• http://www.bazaarvoice.com naja2183

    Thanks for the post and suggestions – Would you say that following these steps are a higher priority than steps to reducing your page speed? Just curious.

    “Canonicalization fixes are generally simple” – this hasn’t been the case in sites I work with. These types of fixes generally take time and have to be wedged in with other projects that are happening to the same piece of code to get done.

  • http://www.seobocaraton.com SEOBocaRaton

    Google also sees

    http://www.iansnerdvana.com/index.html
    and
    http://www.iansnerdvana.com/index.HTML
    as different pages too.

    .NET sites have this issue too, default.aspx and Default.aspx as the home page can both get indexed.

  • dyoungprod

    Actually, Yahoo and Bing do support the canonical tag. It’s the cross domain version that they don’t support. http://searchengineland.com/canonical-tag-16537

  • Ian Lurie

    I’d like something besides their statement that they actually support it, ’cause every test I’ve done shows they don’t. That’s the problem, really – all of the major search engines jump in to endorse a new bit of markup, but then they support it only inconsistently. It’s like playing HTML Roulette.

  • outtanames999

    SEOs beware. Canonicalization is just more seo Cuttsfud brought to you by immature search engine algorithms and is another tail-chasing waste of time for SEOs like nofollow. A year from now, you will not need to waste your time doing this because they will suddenly announce its not an issue – AND NEVER WAS.

    Search engines know the score: We were here before they were. They inherited the same web standards we did. And those standards say it is perfectly OK to have domainname.com, and http://www.domainname.com, domainname.com and domainname.com/, etc. Everybody knows they’re all the same. HUMANS can figure it out, so can the search engines.

    And 99.9999999% of web sites resolve all forms to the same content. If fact, I defy anyone to name more than a few obscure websites where this is not the case.

    Any search engine full of phds that tells you they can’t figure out the difference between domainname.com and http://www.domainname.com is lying. Just like they lied about not being able to parse javascript, dated content, media types, etc. etc. etc.

    They’re playing you for fools and suckers. Smart SEOs will not fall for it.

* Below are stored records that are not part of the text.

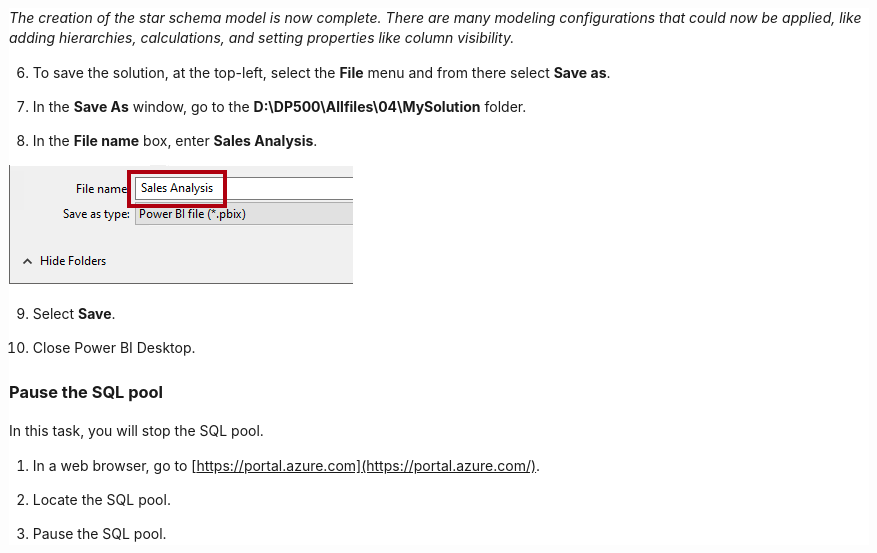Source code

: *The creation of the star schema model is now complete. There are many modeling configurations that could now be applied, like adding hierarchies, calculations, and setting properties like column visibility.*

6. To save the solution, at the top-left, select the **File** menu and from there select **Save as**.

7. In the **Save As** window, go to the **D:\DP500\Allfiles\04\MySolution** folder.

8. In the **File name** box, enter **Sales Analysis**.

 ![](../images/dp500-create-a-star-schema-model-image46.png)

9. Select **Save**.

10. Close Power BI Desktop.

### Pause the SQL pool

In this task, you will stop the SQL pool.

1. In a web browser, go to [https://portal.azure.com](https://portal.azure.com/).

2. Locate the SQL pool.

3. Pause the SQL pool.
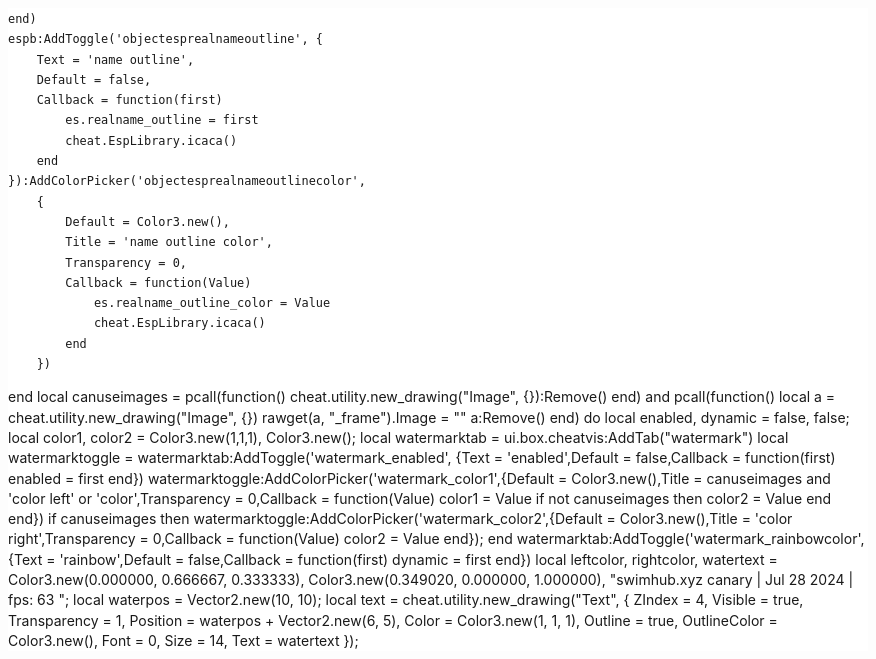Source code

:    end)
    espb:AddToggle('objectesprealnameoutline', {
        Text = 'name outline',
        Default = false,
        Callback = function(first)
            es.realname_outline = first
            cheat.EspLibrary.icaca()
        end
    }):AddColorPicker('objectesprealnameoutlinecolor',
        {
            Default = Color3.new(),
            Title = 'name outline color',
            Transparency = 0,
            Callback = function(Value)
                es.realname_outline_color = Value
                cheat.EspLibrary.icaca()
            end
        })
end
local canuseimages = pcall(function()
    cheat.utility.new_drawing("Image", {}):Remove()
end) and pcall(function()
    local a = cheat.utility.new_drawing("Image", {})
    rawget(a, "_frame").Image = ""
    a:Remove()
end)
do
    local enabled, dynamic = false, false;
    local color1, color2 = Color3.new(1,1,1), Color3.new();
    local watermarktab = ui.box.cheatvis:AddTab("watermark")
    local watermarktoggle = watermarktab:AddToggle('watermark_enabled', {Text = 'enabled',Default = false,Callback = function(first)
        enabled = first
    end})
    watermarktoggle:AddColorPicker('watermark_color1',{Default = Color3.new(),Title = canuseimages and 'color left' or 'color',Transparency = 0,Callback = function(Value)
        color1 = Value
        if not canuseimages then color2 = Value end
    end})
    if canuseimages then watermarktoggle:AddColorPicker('watermark_color2',{Default = Color3.new(),Title = 'color right',Transparency = 0,Callback = function(Value)
        color2 = Value
    end}); end
    watermarktab:AddToggle('watermark_rainbowcolor', {Text = 'rainbow',Default = false,Callback = function(first)
        dynamic = first
    end})
    local leftcolor, rightcolor, watertext = 
    Color3.new(0.000000, 0.666667, 0.333333), 
    Color3.new(0.349020, 0.000000, 1.000000),
    "swimhub.xyz canary | Jul 28 2024 | fps: 63 ";
    local waterpos = Vector2.new(10, 10);
    local text = cheat.utility.new_drawing("Text", {
        ZIndex = 4,
        Visible = true,
        Transparency = 1,
        Position = waterpos + Vector2.new(6, 5),
        Color = Color3.new(1, 1, 1),
        Outline = true,
        OutlineColor = Color3.new(),
        Font = 0,
        Size = 14,
        Text = watertext
    });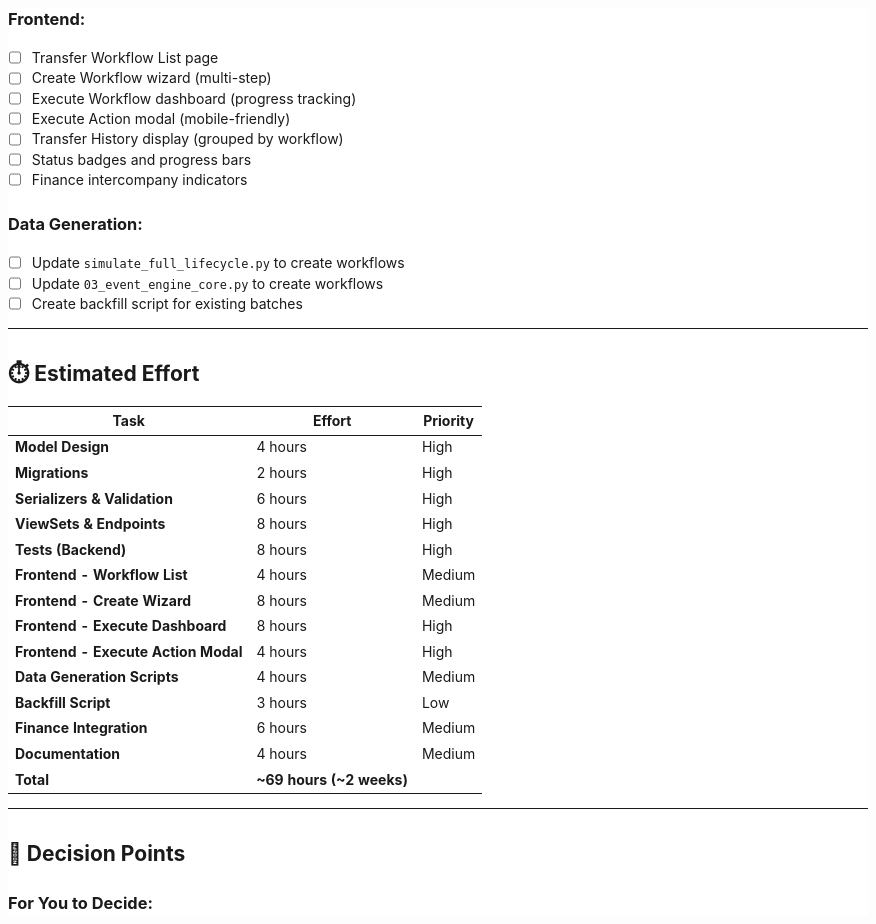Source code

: ### **Frontend**:
- [ ] Transfer Workflow List page
- [ ] Create Workflow wizard (multi-step)
- [ ] Execute Workflow dashboard (progress tracking)
- [ ] Execute Action modal (mobile-friendly)
- [ ] Transfer History display (grouped by workflow)
- [ ] Status badges and progress bars
- [ ] Finance intercompany indicators

### **Data Generation**:
- [ ] Update `simulate_full_lifecycle.py` to create workflows
- [ ] Update `03_event_engine_core.py` to create workflows
- [ ] Create backfill script for existing batches

---

## ⏱️ **Estimated Effort**

| Task | Effort | Priority |
|------|--------|----------|
| **Model Design** | 4 hours | High |
| **Migrations** | 2 hours | High |
| **Serializers & Validation** | 6 hours | High |
| **ViewSets & Endpoints** | 8 hours | High |
| **Tests (Backend)** | 8 hours | High |
| **Frontend - Workflow List** | 4 hours | Medium |
| **Frontend - Create Wizard** | 8 hours | Medium |
| **Frontend - Execute Dashboard** | 8 hours | High |
| **Frontend - Execute Action Modal** | 4 hours | High |
| **Data Generation Scripts** | 4 hours | Medium |
| **Backfill Script** | 3 hours | Low |
| **Finance Integration** | 6 hours | Medium |
| **Documentation** | 4 hours | Medium |
| **Total** | **~69 hours (~2 weeks)** | |

---

## 🎯 **Decision Points**

### **For You to Decide**:
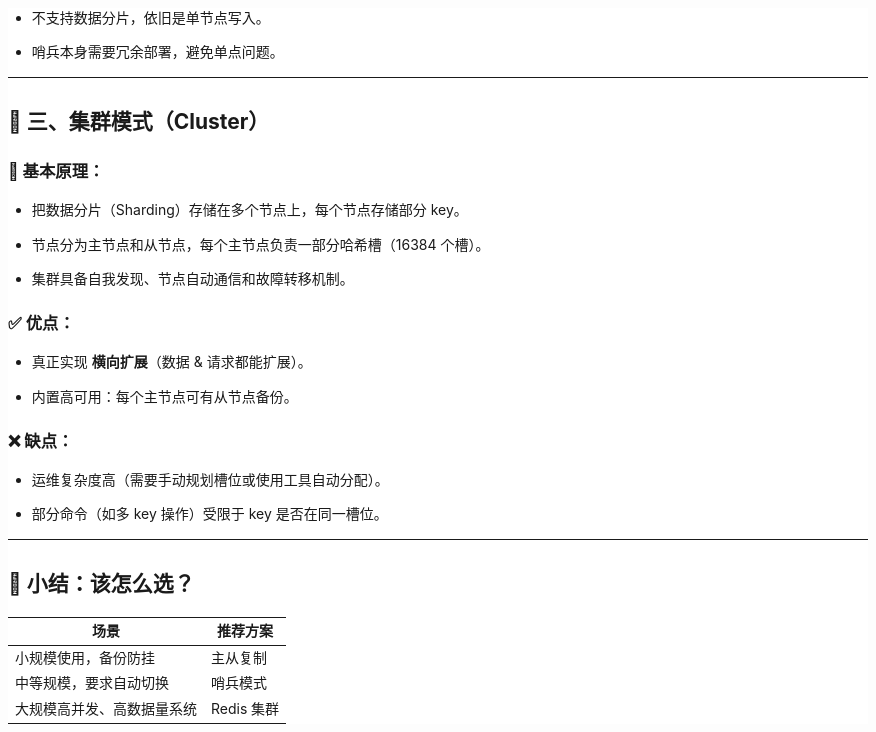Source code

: - 不支持数据分片，依旧是单节点写入。
    
- 哨兵本身需要冗余部署，避免单点问题。
    

---

## 🧱 三、集群模式（Cluster）

### 📌 基本原理：

- 把数据分片（Sharding）存储在多个节点上，每个节点存储部分 key。
    
- 节点分为主节点和从节点，每个主节点负责一部分哈希槽（16384 个槽）。
    
- 集群具备自我发现、节点自动通信和故障转移机制。
    

### ✅ 优点：

- 真正实现 **横向扩展**（数据 & 请求都能扩展）。
    
- 内置高可用：每个主节点可有从节点备份。
    

### ❌ 缺点：

- 运维复杂度高（需要手动规划槽位或使用工具自动分配）。
    
- 部分命令（如多 key 操作）受限于 key 是否在同一槽位。
    

---

## 📌 小结：该怎么选？

|场景|推荐方案|
|---|---|
|小规模使用，备份防挂|主从复制|
|中等规模，要求自动切换|哨兵模式|
|大规模高并发、高数据量系统|Redis 集群|
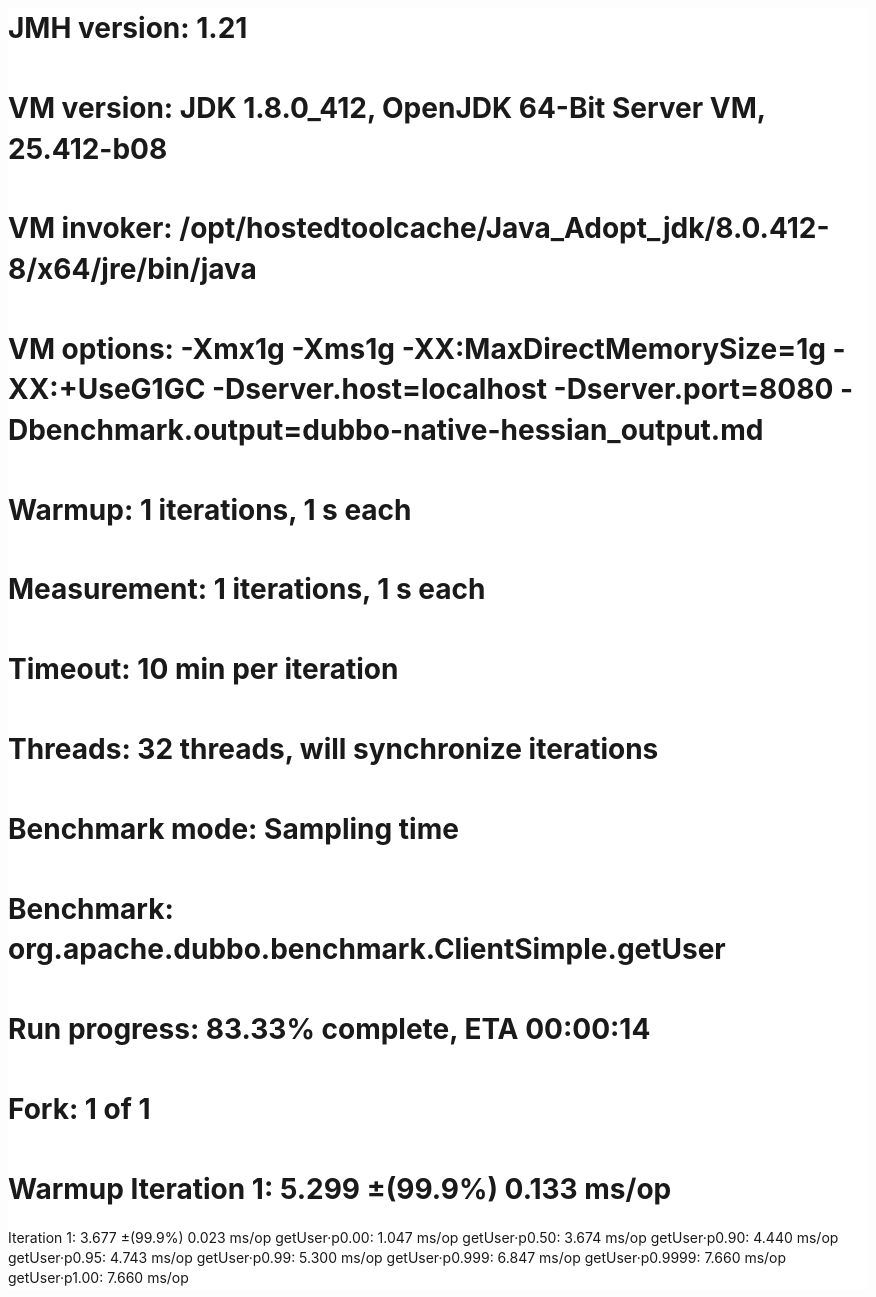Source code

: 
# JMH version: 1.21
# VM version: JDK 1.8.0_412, OpenJDK 64-Bit Server VM, 25.412-b08
# VM invoker: /opt/hostedtoolcache/Java_Adopt_jdk/8.0.412-8/x64/jre/bin/java
# VM options: -Xmx1g -Xms1g -XX:MaxDirectMemorySize=1g -XX:+UseG1GC -Dserver.host=localhost -Dserver.port=8080 -Dbenchmark.output=dubbo-native-hessian_output.md
# Warmup: 1 iterations, 1 s each
# Measurement: 1 iterations, 1 s each
# Timeout: 10 min per iteration
# Threads: 32 threads, will synchronize iterations
# Benchmark mode: Sampling time
# Benchmark: org.apache.dubbo.benchmark.ClientSimple.getUser

# Run progress: 83.33% complete, ETA 00:00:14
# Fork: 1 of 1
# Warmup Iteration   1: 5.299 ±(99.9%) 0.133 ms/op
Iteration   1: 3.677 ±(99.9%) 0.023 ms/op
                 getUser·p0.00:   1.047 ms/op
                 getUser·p0.50:   3.674 ms/op
                 getUser·p0.90:   4.440 ms/op
                 getUser·p0.95:   4.743 ms/op
                 getUser·p0.99:   5.300 ms/op
                 getUser·p0.999:  6.847 ms/op
                 getUser·p0.9999: 7.660 ms/op
                 getUser·p1.00:   7.660 ms/op


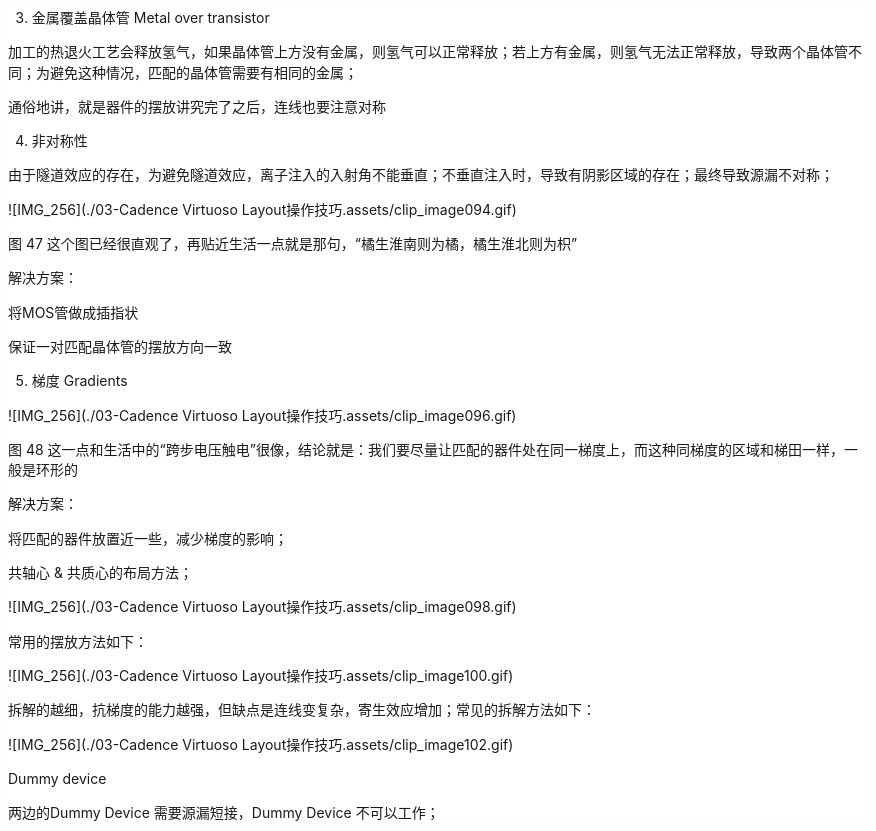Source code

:  

3. 金属覆盖晶体管 Metal over transistor

加工的热退火工艺会释放氢气，如果晶体管上方没有金属，则氢气可以正常释放；若上方有金属，则氢气无法正常释放，导致两个晶体管不同；为避免这种情况，匹配的晶体管需要有相同的金属；

 

通俗地讲，就是器件的摆放讲究完了之后，连线也要注意对称

 

4. 非对称性

由于隧道效应的存在，为避免隧道效应，离子注入的入射角不能垂直；不垂直注入时，导致有阴影区域的存在；最终导致源漏不对称；

![IMG_256](./03-Cadence Virtuoso Layout操作技巧.assets/clip_image094.gif)

图 47 这个图已经很直观了，再贴近生活一点就是那句，“橘生淮南则为橘，橘生淮北则为枳”

 

解决方案：

 

将MOS管做成插指状

保证一对匹配晶体管的摆放方向一致

 

5. 梯度 Gradients

![IMG_256](./03-Cadence Virtuoso Layout操作技巧.assets/clip_image096.gif)

图 48 这一点和生活中的“跨步电压触电”很像，结论就是：我们要尽量让匹配的器件处在同一梯度上，而这种同梯度的区域和梯田一样，一般是环形的

 

 

 

解决方案：

将匹配的器件放置近一些，减少梯度的影响；

共轴心 & 共质心的布局方法；

![IMG_256](./03-Cadence Virtuoso Layout操作技巧.assets/clip_image098.gif)

 

常用的摆放方法如下：

![IMG_256](./03-Cadence Virtuoso Layout操作技巧.assets/clip_image100.gif)

 

拆解的越细，抗梯度的能力越强，但缺点是连线变复杂，寄生效应增加；常见的拆解方法如下：

![IMG_256](./03-Cadence Virtuoso Layout操作技巧.assets/clip_image102.gif)

 

Dummy device

两边的Dummy Device 需要源漏短接，Dummy Device 不可以工作；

  • http://www.cicadamania.com Cicada Mania

    I see rel=”canonical” as an absolutely essential invention. Google does support it, and Bing is just waiting for the point when they’re supplying Yahoo’s results, and then they’ll release support with their next release.

    I NEED this tag because 1) I cannot control how the public links to my pages, and 2) because of all the different types of tracking parameters my marketing friends want to attach to my URLs. Commission Junction, WebTrends, Google Analytics — all kinds of crazy query string add-ons that my marketing buddys insist they need on my URLs to track their campaigns, which also trash SEO. That’s why we need search engines to support rel=”canonical”. We can do our best to enforce canonical linking of our pages, but we can’t stop the rest of the universe from screwing it up for us.

  • Ian Lurie

    I hear ya. I end up using it, too. But it’s always best to start out with the assumption that it’s a tool of last resort.

  • http://www.smallbusinessonline.net NeilS

    You don’t mention using the function in Google Webmaster Tools which lets you “set your preferred domain.” Doesn’t that go a long way toward solving the problem for most sites?

  • http://dineshthakursem.blogspot.com Dinesh Thakur

    A great post with useful “rel=canonical” information, don’t know about it earlier. Thanks Ian !

  • Ian Lurie

    @Neil good catch. I must’ve been writing too fast, or thinking too slow, or something. Clearly you want to use Google Webmaster Tools, as well. It doesn’t help with non-Google search engines, but it’s still helpful.

  • http://andybeard.eu AndyBeard

    “Use robots.txt and the meta robots tag to exclude these from search engine crawls.”

    Gotcha

    http://andybeard.eu/1121/seo-linking-gotchas-even-the-pros-make.html

    It has actually been 3 years now since Matt Cutts told Eric Enge about pages blocked by robots.txt accumulating PageRank.
    http://www.stonetemple.com/articles/interview-matt-cutts.shtml

    But even before then it was obviously happening.
    Google (well Matt) still hasn’t elaborated on reset vectors, but any juice being sprayed around randomly is a bad thing.

    Google have to be able to crawl a page to discount it as duplicate content, or for them to see noindex

  • http://www.concept-i.dk/ Thomas Rosenstand

    Exactly Andy! It is a common mistake that Google does not index URLs blocked by robots.txt. They do that all the time. They don’t crawl it though – but they index it.

    But beside that: This article should be mandatory reading for every web developer in the wworld!